● ABOUT THIS EXERCISE
Rewrite the listing from its start through the line with "a cambio y eso es algo que emociona y que", substituting "velada" for "gala" and keeping everything else the same. Omit the pictures from your answer.

● THE RECORDS
......

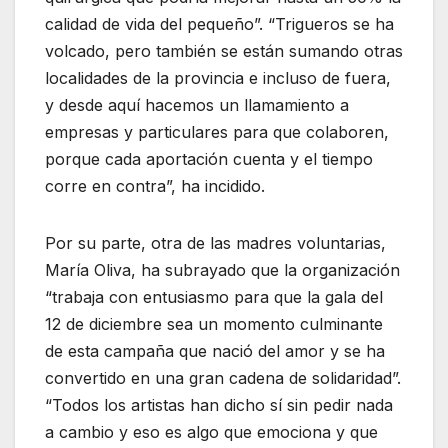
calidad de vida del pequeño”. “Trigueros se ha
volcado, pero también se están sumando otras
localidades de la provincia e incluso de fuera,
y desde aquí hacemos un llamamiento a
empresas y particulares para que colaboren,
porque cada aportación cuenta y el tiempo
corre en contra”, ha incidido.
Por su parte, otra de las madres voluntarias,
María Oliva, ha subrayado que la organización
“trabaja con entusiasmo para que la gala del
12 de diciembre sea un momento culminante
de esta campaña que nació del amor y se ha
convertido en una gran cadena de solidaridad”.
“Todos los artistas han dicho sí sin pedir nada
a cambio y eso es algo que emociona y que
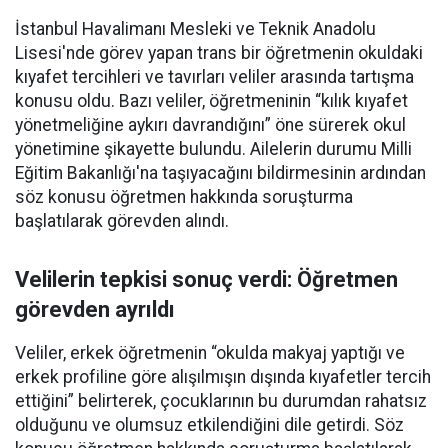
İstanbul Havalimanı Mesleki ve Teknik Anadolu
Lisesi'nde görev yapan trans bir öğretmenin okuldaki
kıyafet tercihleri ve tavırları veliler arasında tartışma
konusu oldu. Bazı veliler, öğretmeninin “kılık kıyafet
yönetmeliğine aykırı davrandığını” öne sürerek okul
yönetimine şikayette bulundu. Ailelerin durumu Milli
Eğitim Bakanlığı'na taşıyacağını bildirmesinin ardından
söz konusu öğretmen hakkında soruşturma
başlatılarak görevden alındı.
Velilerin tepkisi sonuç verdi: Öğretmen
görevden ayrıldı
Veliler, erkek öğretmenin “okulda makyaj yaptığı ve
erkek profiline göre alışılmışın dışında kıyafetler tercih
ettiğini” belirterek, çocuklarının bu durumdan rahatsız
olduğunu ve olumsuz etkilendiğini dile getirdi. Söz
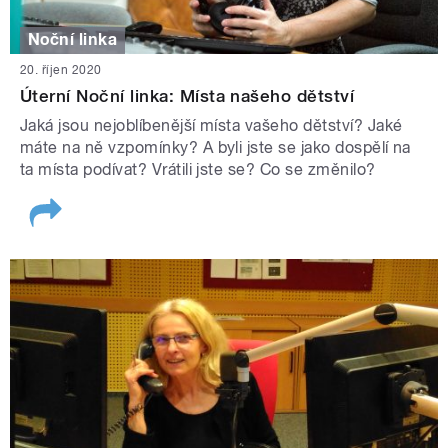
Noční linka
20. říjen 2020
Úterní Noční linka: Místa našeho dětství
Jaká jsou nejoblíbenější místa vašeho dětství? Jaké
máte na ně vzpomínky? A byli jste se jako dospělí na
ta místa podívat? Vrátili jste se? Co se změnilo?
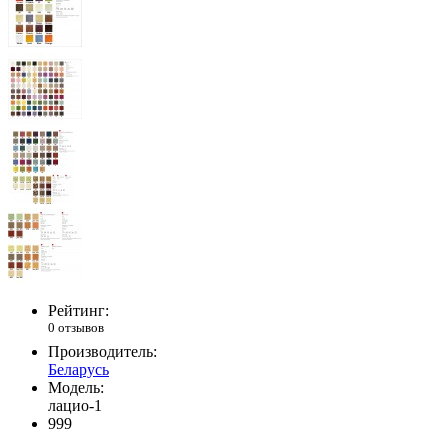
Рейтинг:
0 отзывов
Производитель:
Беларусь
Модель:
лацио-1
999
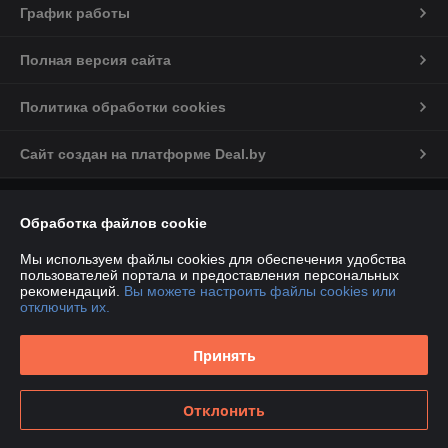
График работы
Полная версия сайта
Политика обработки cookies
Сайт создан на платформе Deal.by
Информация для покупателя
Обработка файлов cookie
Индивидуальный предприниматель:
ИП Марков С.А
224012, РБ, Брестская обл., г. Брест, ул. Дзержинского, д.34, пом.№41
Мы используем файлы cookies для обеспечения удобства
пользователей портала и предоставления персональных
Регистрационный номер ЕГР: 290468380
рекомендаций.
Вы можете настроить файлы cookies или
отключить их.
УНП: 290468380
Регистрационный орган: Брестский районный исполнительный
Принять
комитет
Дата регистрации компании: 05.06.2019
Отклонить
Местонахождение книги жалоб и предложений: ул. Дзержинского, 34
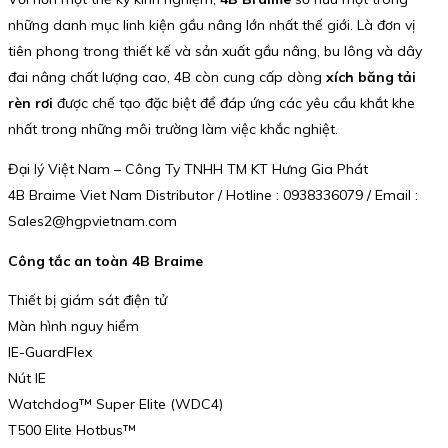
những danh mục linh kiện gầu nâng lớn nhất thế giới. Là đơn vị
tiên phong trong thiết kế và sản xuất gầu nâng, bu lông và dây
đai nâng chất lượng cao, 4B còn cung cấp dòng
xích băng tải
rèn rơi
được chế tạo đặc biệt để đáp ứng các yêu cầu khắt khe
nhất trong những môi trường làm việc khắc nghiệt.
Đại lý Việt Nam – Công Ty TNHH TM KT Hưng Gia Phát
4B Braime Viet Nam Distributor / Hotline : 0938336079 / Email :
Sales2@hgpvietnam.com
Công tắc an toàn 4B Braime
Thiết bị giám sát điện tử
Màn hình nguy hiểm
IE-GuardFlex
Nút IE
Watchdog™ Super Elite (WDC4)
T500 Elite Hotbus™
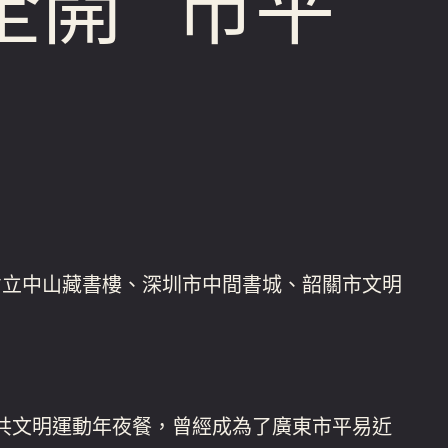
全開” 市平
省立中山藏書樓、深圳市中間書城、韶關市文明
共文明運動年夜餐，曾經成為了廣東市平易近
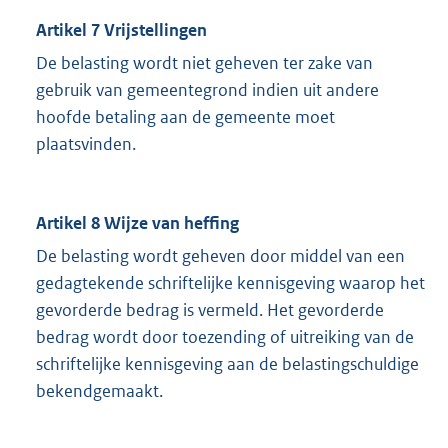
Artikel 7 Vrijstellingen
De belasting wordt niet geheven ter zake van
gebruik van gemeentegrond indien uit andere
hoofde betaling aan de gemeente moet
plaatsvinden.
Artikel 8 Wijze van heffing
De belasting wordt geheven door middel van een
gedagtekende schriftelijke kennisgeving waarop het
gevorderde bedrag is vermeld. Het gevorderde
bedrag wordt door toezending of uitreiking van de
schriftelijke kennisgeving aan de belastingschuldige
bekendgemaakt.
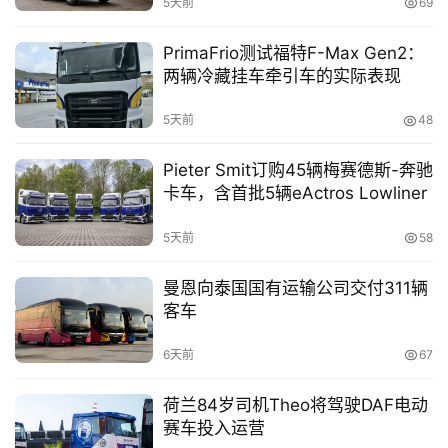
5天前
69
家
PrimaFrio测试福特F-Max Gen2：
两辆冷藏挂车牵引车的实际表现
资
讯
5天前
48
Pieter Smit订购45辆梅赛德斯-奔驰
登录
注册
卡车，含首批5辆eActros Lowliner
视
频
5天前
58
曼恩向泰国国有运输公司交付311辆
专
客车
题
6天前
67
社
荷兰84岁司机Theo将驾驶DAF电动
区
赛车投入运营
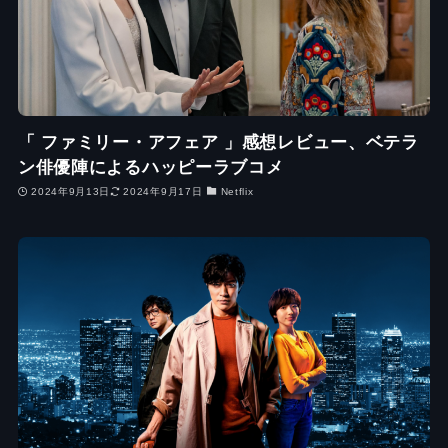
「 ファミリー・アフェア 」感想レビュー、ベテラ
ン俳優陣によるハッピーラブコメ
2024年9月13日
2024年9月17日
Netflix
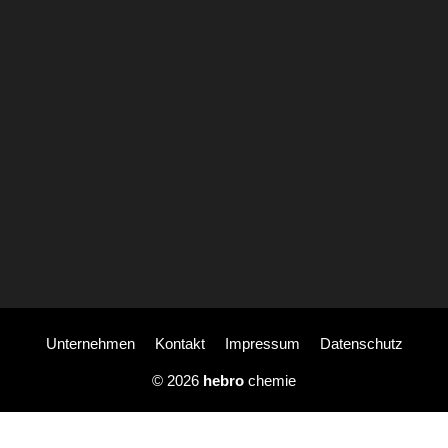
Unternehmen
Kontakt
Impressum
Datenschutz
© 2026
hebro
chemie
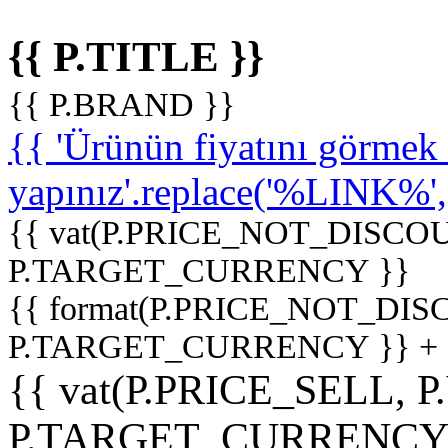
{{ P.TITLE }}
{{ P.BRAND }}
{{ 'Ürünün fiyatını görme
yapınız'.replace('%LINK%', '
{{ vat(P.PRICE_NOT_DISCOU
P.TARGET_CURRENCY }}
{{ format(P.PRICE_NOT_DI
P.TARGET_CURRENCY }} +
{{ vat(P.PRICE_SELL, P
P.TARGET_CURRENCY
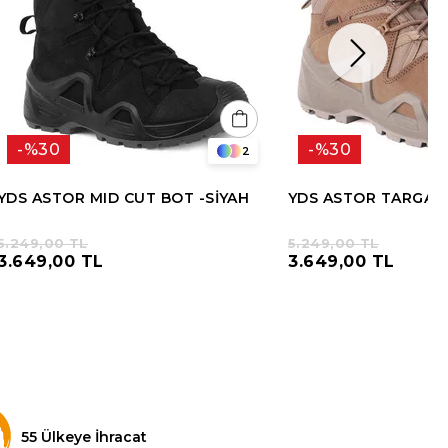
%30
%30
2
YDS ASTOR MID CUT BOT -SİYAH
YDS ASTOR TARGA 
5.249,00 TL
5.249,00 TL
3.649,00 TL
3.649,00 TL
55 Ülkeye İhracat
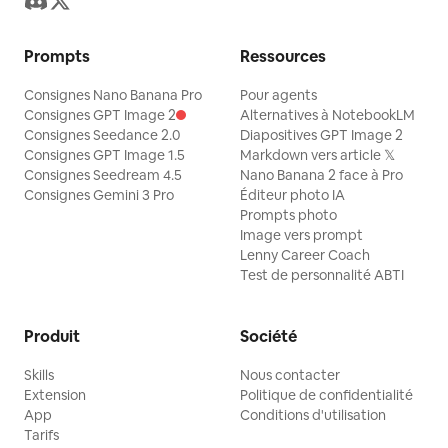
Prompts
Ressources
Consignes Nano Banana Pro
Pour agents
Consignes GPT Image 2
Alternatives à NotebookLM
Consignes Seedance 2.0
Diapositives GPT Image 2
Consignes GPT Image 1.5
Markdown vers article 𝕏
Consignes Seedream 4.5
Nano Banana 2 face à Pro
Consignes Gemini 3 Pro
Éditeur photo IA
Prompts photo
Image vers prompt
Lenny Career Coach
Test de personnalité ABTI
Produit
Société
Skills
Nous contacter
Extension
Politique de confidentialité
App
Conditions d'utilisation
Tarifs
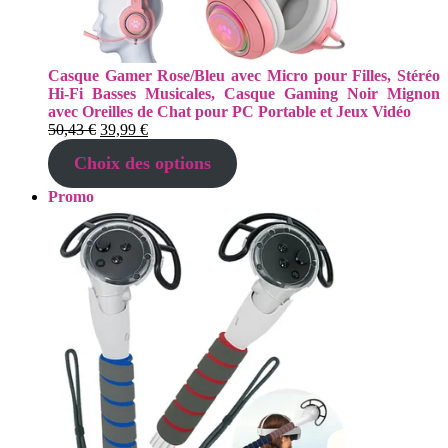
Casque Gamer Rose/Bleu avec Micro pour Filles, Stéréo
Hi-Fi Basses Musicales, Casque Gaming Noir Mignon
avec Oreilles de Chat pour PC Portable et Jeux Vidéo
Le
Le
50,43
€
39,99
€
prix
prix
Choix des options
initial
actuel
était :
est :
Produit
Promo
50,43 €.
39,99 €.
en
promotion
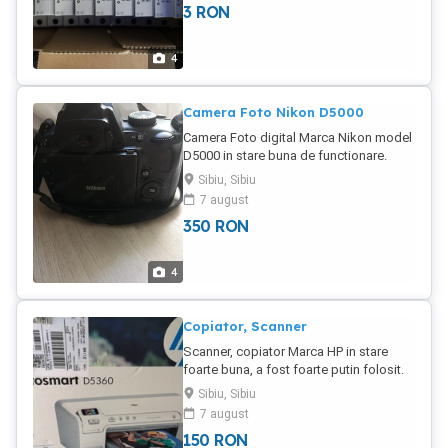
3
RON
4
Camera Foto Nikon D5000
Camera Foto digital Marca Nikon model
D5000 in stare buna de functionare.
Sibiu, Sibiu
7 august
350
RON
4
Copiator, Scanner
Scanner, copiator Marca HP in stare
foarte buna, a fost foarte putin folosit.
Adus din Germania
Sibiu, Sibiu
7 august
150
RON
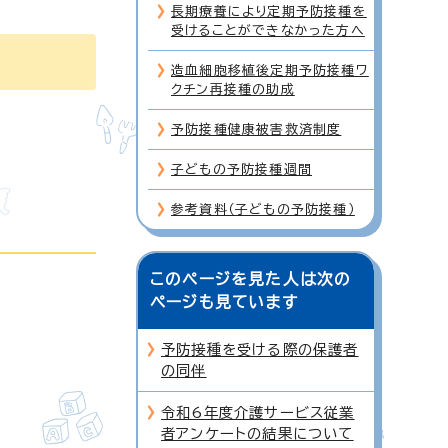
長期療養により定期予防接種を
受けることができなかった方へ
造血細胞移植後定期予防接種ワ
クチン再接種の助成
予防接種健康被害救済制度
子どもの予防接種週間
参考資料（子どもの予防接種）
このページを見た人は次の
ページも見ています
予防接種を受ける際の保護者
の同伴
令和6年度介護サービス従業
者アンケートの結果について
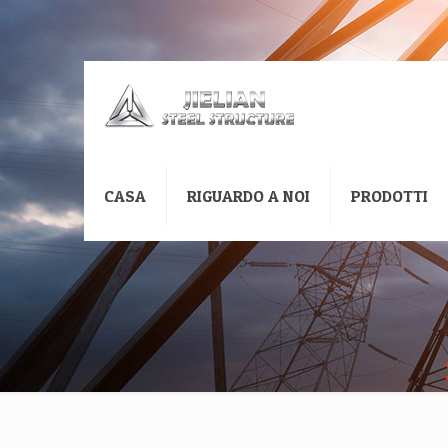
CASA
RIGUARDO A NOI
PRODOTTI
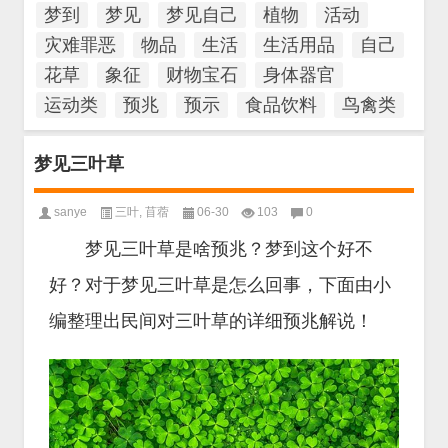
梦到
梦见
梦见自己
植物
活动
灾难罪恶
物品
生活
生活用品
自己
花草
象征
财物宝石
身体器官
运动类
预兆
预示
食品饮料
鸟禽类
梦见三叶草
sanye
三叶
,
苜蓿
06-30
103
0
梦见三叶草是啥预兆？梦到这个好不
好？对于梦见三叶草是怎么回事，下面由小
编整理出民间对三叶草的详细预兆解说！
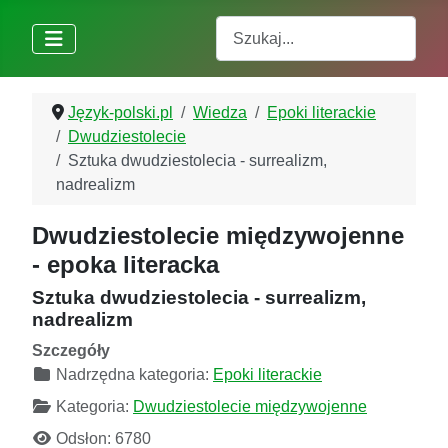
Szukaj
Język-polski.pl
Wiedza
Epoki literackie
Dwudziestolecie
Sztuka dwudziestolecia - surrealizm,
nadrealizm
Dwudziestolecie międzywojenne
- epoka literacka
Sztuka dwudziestolecia - surrealizm,
nadrealizm
Szczegóły
Nadrzędna kategoria:
Epoki literackie
Kategoria:
Dwudziestolecie międzywojenne
Odsłon: 6780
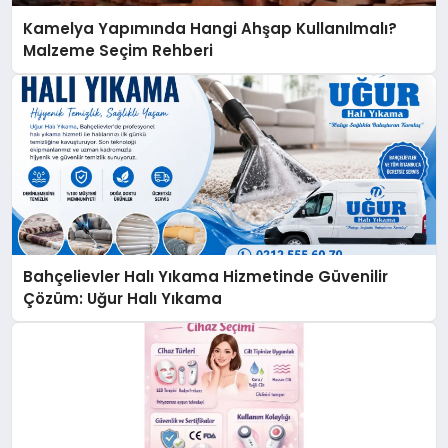
Kamelya Yapımında Hangi Ahşap Kullanılmalı?
Malzeme Seçim Rehberi
Bahçelievler Halı Yıkama Hizmetinde Güvenilir
Çözüm: Uğur Halı Yıkama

......

● RESPONSE BELOW
calidad de vida del pequeño”. “Trigueros se ha
volcado, pero también se están sumando otras
localidades de la provincia e incluso de fuera,
y desde aquí hacemos un llamamiento a
empresas y particulares para que colaboren,
porque cada aportación cuenta y el tiempo
corre en contra”, ha incidido.
Por su parte, otra de las madres voluntarias,
María Oliva, ha subrayado que la organización
“trabaja con entusiasmo para que la velada del
12 de diciembre sea un momento culminante
de esta campaña que nació del amor y se ha
convertido en una gran cadena de solidaridad”.
“Todos los artistas han dicho sí sin pedir nada
a cambio y eso es algo que emociona y que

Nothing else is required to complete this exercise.